Companies need to consider user preference in UC setups

    When businesses establish their unified communications deployments, they often focus on the actual technological tools used to enable collaboration. While this process has its merits, a recent ITWeb report said organizations need to switch their focus to user preferences to gain the full benefits of a UC solution.

    According to the news source, many office communications efforts are fairly inefficient, even with unified communications. A worker will often go through a chain of SMS text messages, voice chat, email and other collaboration forms with a colleague before being able to settle on any official decision about a topic. While this is far better than having to have in-person meetings, it is not taking full advantage of current communications capabilities.

    The report explained that advanced unified communications systems are able to use presence tools to establish a clear concept of an employee's availability.
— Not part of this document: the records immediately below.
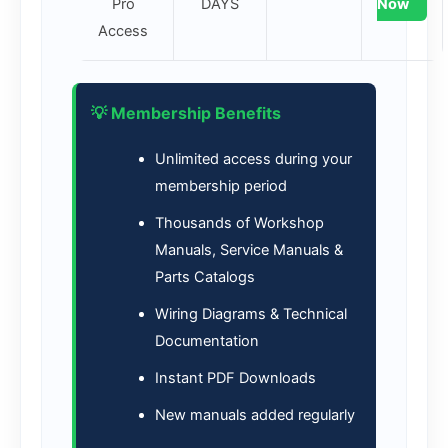
Pro
DAYS
Now
Access
💡 Membership Benefits
Unlimited access during your
membership period
Thousands of Workshop
Manuals, Service Manuals &
Parts Catalogs
Wiring Diagrams & Technical
Documentation
Instant PDF Downloads
New manuals added regularly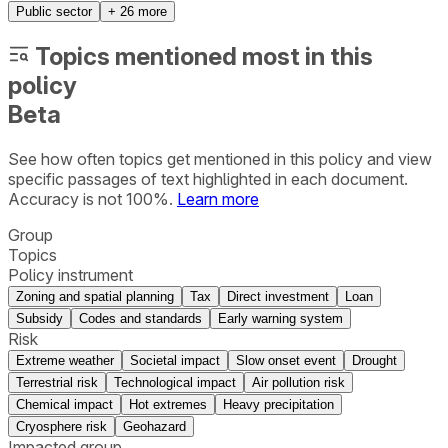
Public sector
+
26
more
Topics mentioned most in this
policy
Beta
See how often topics get mentioned in this
policy
and view
specific passages of text highlighted in each document.
Accuracy is not 100%.
Learn more
Group
Topics
Policy instrument
Zoning and spatial planning
Tax
Direct investment
Loan
Subsidy
Codes and standards
Early warning system
Risk
Extreme weather
Societal impact
Slow onset event
Drought
Terrestrial risk
Technological impact
Air pollution risk
Chemical impact
Hot extremes
Heavy precipitation
Cryosphere risk
Geohazard
Impacted group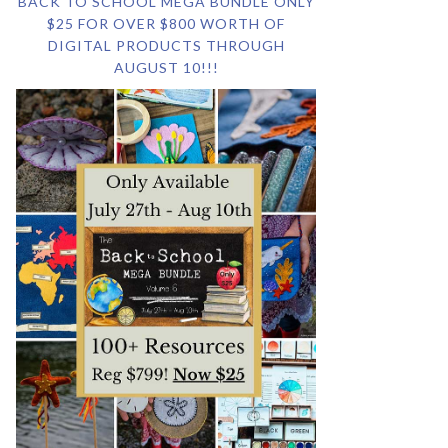
BACK TO SCHOOL MEGA BUNDLE ONLY
$25 FOR OVER $800 WORTH OF
DIGITAL PRODUCTS THROUGH
AUGUST 10!!!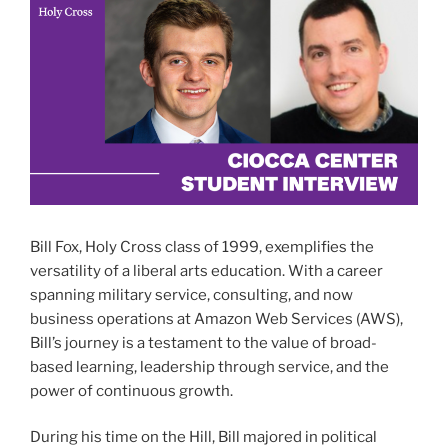
Bill Fox, Holy Cross class of 1999, exemplifies the
versatility of a liberal arts education. With a career
spanning military service, consulting, and now
business operations at Amazon Web Services (AWS),
Bill’s journey is a testament to the value of broad-
based learning, leadership through service, and the
power of continuous growth.
During his time on the Hill, Bill majored in political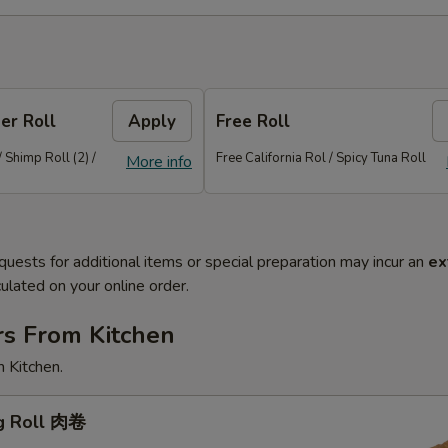
er Roll
Apply
Free Roll
/ Shimp Roll (2) /
Free California Rol / Spicy Tuna Roll
More info
quests for additional items or special preparation may incur an
ex
ulated on your online order.
rs From Kitchen
 Kitchen.
gg Roll 肉卷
For example, a worker trying to get a hold of a colleague can use presence tools to find out if that individual is available via email, phone, mobile device or video chat. That employee can also select preferred contact methods. As a result, it is easier to not only to get a hold of co-workers, but also to contact them in the easiest manner possible, ensuring quick results. This can improve productivity by getting rid of the wasted time associated with leaving messages and dealing with other collaboration challenges.

    Rob Sussman, joint CEO at managed services company Integr8, explained that establishing a unified communications system can be difficult because various tools, sometimes from the same vendor, do not always work well together. He told the news source that pruning a UC setup is important to avoid spending on tools that are rarely used and difficult to manage. This points further to the need to optimize a system for worker preferences, as the process ensures the company gains the most from the program, regardless of how difficult it is to manage.

    Organizations struggling to implement a unified communications solution that meets their operational needs while being technically manageable may want to turn to the cloud. When a third-party cloud vendor hosts the UC applications, businesses benefit from all of the front-end collaboration tools, but the vendor handles all of the IT management and maintenance, alleviating interoperability concerns.